» What you have to do
Repeat every entry word for word, but leave the images out of your copy.

Page-level text extractions
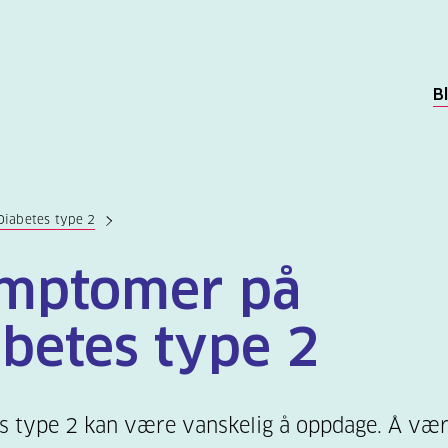
B
Diabetes type 2
mptomer på
abetes type 2
s type 2 kan være vanskelig å oppdage. Å vær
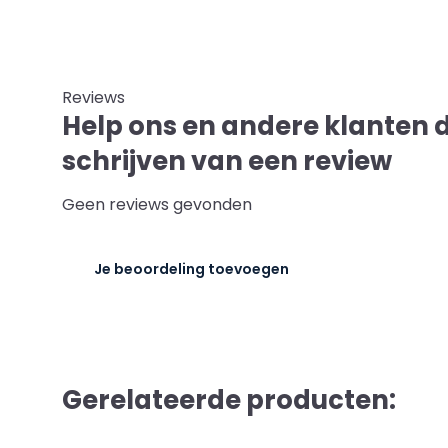
Reviews
Help ons en andere klanten 
schrijven van een review
Geen reviews gevonden
Je beoordeling toevoegen
Gerelateerde producten:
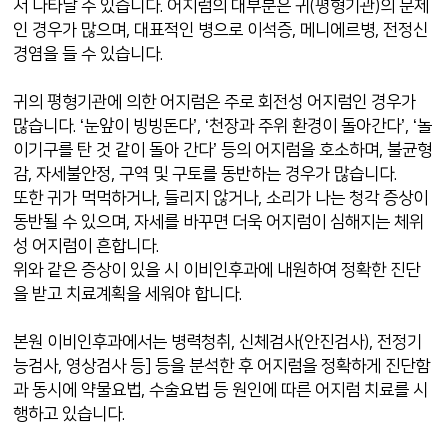
서 나타날 수 있습니다. 어지럼의 대부분은 귀(평형기관)의 문제
인 경우가 많으며, 대표적인 병으로 이석증, 메니에르병, 전정신
경염을 들 수 있습니다.
귀의 평형기관에 의한 어지럼은 주로 회전성 어지럼인 경우가
많습니다. ‘눈앞이 빙빙돈다’, ‘천장과 주위 환경이 돌아간다’, ‘놀
이기구를 탄 것 같이 돌아 간다’ 등의 어지럼을 호소하며, 불균형
감, 자세불안정, 구역 및 구토를 동반하는 경우가 많습니다.
또한 귀가 먹먹하거나, 들리지 않거나, 소리가 나는 청각 증상이
동반될 수 있으며, 자세를 바꾸면 더욱 어지럼이 심해지는 체위
성 어지럼이 흔합니다.
위와 같은 증상이 있을 시 이비인후과에 내원하여 정확한 진단
을 받고 치료계획을 세워야 합니다.
본원 이비인후과에서는 병력청취, 신체검사(안진검사), 전정기
능검사, 영상검사 등] 등을 분석한 후 어지럼을 정확하게 진단함
과 동시에 약물요법, 수술요법 등 원인에 따른 어지럼 치료를 시
행하고 있습니다.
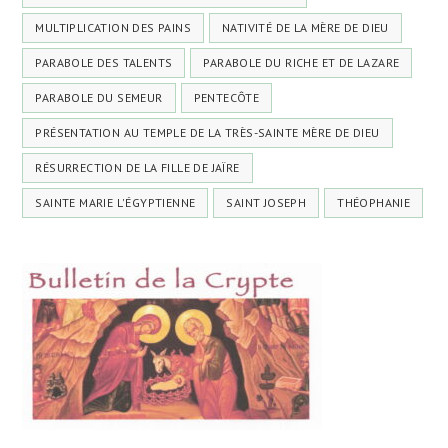
MULTIPLICATION DES PAINS
NATIVITÉ DE LA MÈRE DE DIEU
PARABOLE DES TALENTS
PARABOLE DU RICHE ET DE LAZARE
PARABOLE DU SEMEUR
PENTECÔTE
PRÉSENTATION AU TEMPLE DE LA TRÈS-SAINTE MÈRE DE DIEU
RÉSURRECTION DE LA FILLE DE JAÏRE
SAINTE MARIE L'ÉGYPTIENNE
SAINT JOSEPH
THÉOPHANIE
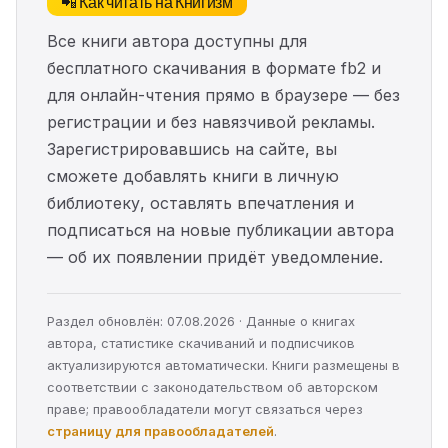
📲 Как читать на Книгизм
Все книги автора доступны для
бесплатного скачивания в формате fb2 и
для онлайн-чтения прямо в браузере — без
регистрации и без навязчивой рекламы.
Зарегистрировавшись на сайте, вы
сможете добавлять книги в личную
библиотеку, оставлять впечатления и
подписаться на новые публикации автора
— об их появлении придёт уведомление.
Раздел обновлён: 07.08.2026 · Данные о книгах
автора, статистике скачиваний и подписчиков
актуализируются автоматически. Книги размещены в
соответствии с законодательством об авторском
праве; правообладатели могут связаться через
страницу для правообладателей
.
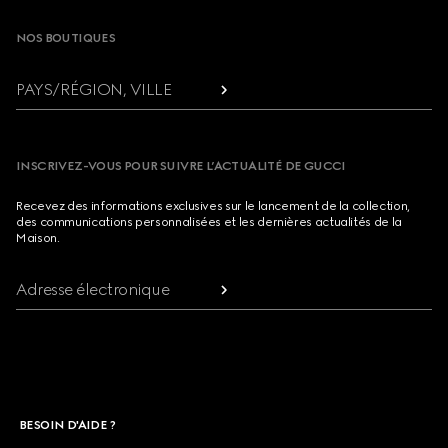
NOS BOUTIQUES
PAYS/RÉGION, VILLE
INSCRIVEZ-VOUS POUR SUIVRE L’ACTUALITÉ DE GUCCI
Recevez des informations exclusives sur le lancement de la collection,
des communications personnalisées et les dernières actualités de la
Maison.
Adresse électronique
BESOIN D'AIDE ?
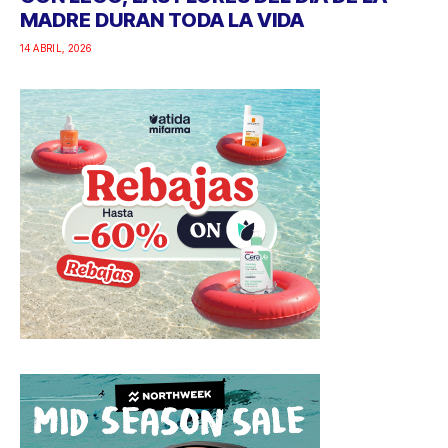
MADRE DURAN TODA LA VIDA
14 ABRIL, 2026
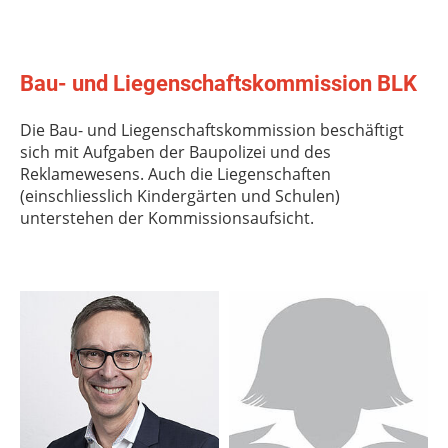
Bau- und Liegenschaftskommission BLK
Die Bau- und Liegenschaftskommission beschäftigt
sich mit Aufgaben der Baupolizei und des
Reklamewesens. Auch die Liegenschaften
(einschliesslich Kindergärten und Schulen)
unterstehen der Kommissionsaufsicht.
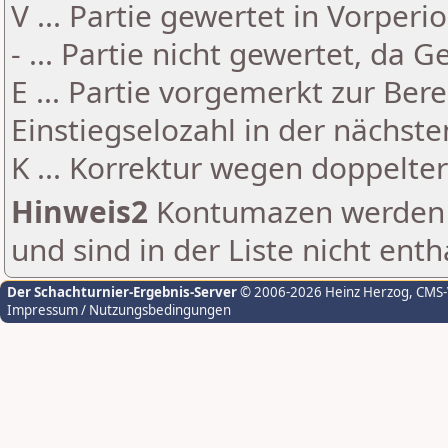
V ... Partie gewertet in Vorperi
- ... Partie nicht gewertet, da 
E ... Partie vorgemerkt zur Be
Einstiegselozahl in der nächst
K ... Korrektur wegen doppelt
Hinweis2
Kontumazen werden g
und sind in der Liste nicht enth
Der Schachturnier-Ergebnis-Server
© 2006-2026 Heinz Herzog
, CMS
Impressum / Nutzungsbedingungen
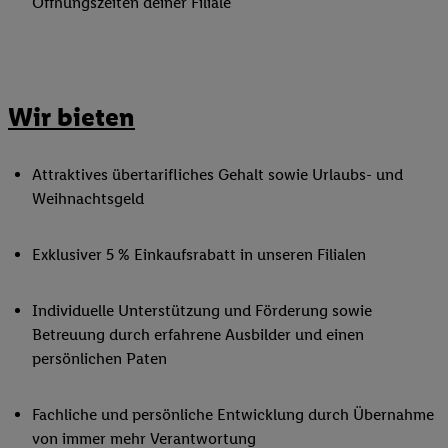
Öffnungszeiten deiner Filiale
Wir bieten
Attraktives übertarifliches Gehalt sowie Urlaubs- und
Weihnachtsgeld
Exklusiver 5 % Einkaufsrabatt in unseren Filialen
Individuelle Unterstützung und Förderung sowie
Betreuung durch erfahrene Ausbilder und einen
persönlichen Paten
Fachliche und persönliche Entwicklung durch Übernahme
von immer mehr Verantwortung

» Task output
B
Diabetes type 2
mptomer på
abetes type 2
s type 2 kan være vanskelig å oppdage. Å vær
Reviews
Help ons en andere klanten 
schrijven van een review
Geen reviews gevonden
Je beoordeling toevoegen
Gerelateerde producten:
서 나타날 수 있습니다. 어지럼의 대부분은 귀(평형기관)의 문제
인 경우가 많으며, 대표적인 병으로 이석증, 메니에르병, 전정신
경염을 들 수 있습니다.
귀의 평형기관에 의한 어지럼은 주로 회전성 어지럼인 경우가
많습니다. ‘눈앞이 빙빙돈다’, ‘천장과 주위 환경이 돌아간다’, ‘놀
이기구를 탄 것 같이 돌아 간다’ 등의 어지럼을 호소하며, 불균형
감, 자세불안정, 구역 및 구토를 동반하는 경우가 많습니다.
또한 귀가 먹먹하거나, 들리지 않거나, 소리가 나는 청각 증상이
동반될 수 있으며, 자세를 바꾸면 더욱 어지럼이 심해지는 체위
성 어지럼이 흔합니다.
위와 같은 증상이 있을 시 이비인후과에 내원하여 정확한 진단
을 받고 치료계획을 세워야 합니다.
본원 이비인후과에서는 병력청취, 신체검사(안진검사), 전정기
능검사, 영상검사 등] 등을 분석한 후 어지럼을 정확하게 진단함
과 동시에 약물요법, 수술요법 등 원인에 따른 어지럼 치료를 시
행하고 있습니다.
MULTIPLICATION DES PAINS
NATIVITÉ DE LA MÈRE DE DIEU
PARABOLE DES TALENTS
PARABOLE DU RICHE ET DE LAZARE
PARABOLE DU SEMEUR
PENTECÔTE
PRÉSENTATION AU TEMPLE DE LA TRÈS-SAINTE MÈRE DE DIEU
RÉSURRECTION DE LA FILLE DE JAÏRE
SAINTE MARIE L'ÉGYPTIENNE
SAINT JOSEPH
THÉOPHANIE
📲 Как читать на Книгизм
Все книги автора доступны для
бесплатного скачивания в формате fb2 и
для онлайн-чтения прямо в браузере — без
регистрации и без навязчивой рекламы.
Зарегистрировавшись на сайте, вы
сможете добавлять книги в личную
библиотеку, оставлять впечатления и
подписаться на новые публикации автора
— об их появлении придёт уведомление.
Раздел обновлён: 07.08.2026 · Данные о книгах
автора, статистике скачиваний и подписчиков
актуализируются автоматически. Книги размещены в
соответствии с законодательством об авторском
праве; правообладатели могут связаться через
страницу для правообладателей
.
NOS BOUTIQUES
PAYS/RÉGION, VILLE
INSCRIVEZ-VOUS POUR SUIVRE L’ACTUALITÉ DE GUCCI
Recevez des informations exclusives sur le lancement de la collection,
des communications personnalisées et les dernières actualités de la
Maison.
Adresse électronique
BESOIN D'AIDE ?
MADRE DURAN TODA LA VIDA
14 ABRIL, 2026
Bau- und Liegenschaftskommission BLK
Die Bau- und Liegenschaftskommission beschäftigt
sich mit Aufgaben der Baupolizei und des
Reklamewesens. Auch die Liegenschaften
(einschliesslich Kindergärten und Schulen)
unterstehen der Kommissionsaufsicht.
V ... Partie gewertet in Vorperi
- ... Partie nicht gewertet, da 
E ... Partie vorgemerkt zur Be
Einstiegselozahl in der nächst
K ... Korrektur wegen doppelt
Hinweis2
Kontumazen werden g
und sind in der Liste nicht enth
Der Schachturnier-Ergebnis-Server
© 2006-2026 Heinz Herzog
, CMS
Impressum / Nutzungsbedingungen
Öffnungszeiten deiner Filiale
Wir bieten
Attraktives übertarifliches Gehalt sowie Urlaubs- und
Weihnachtsgeld
Exklusiver 5 % Einkaufsrabatt in unseren Filialen
Individuelle Unterstützung und Förderung sowie
Betreuung durch erfahrene Ausbilder und einen
persönlichen Paten
Fachliche und persönliche Entwicklung durch Übernahme
von immer mehr Verantwortung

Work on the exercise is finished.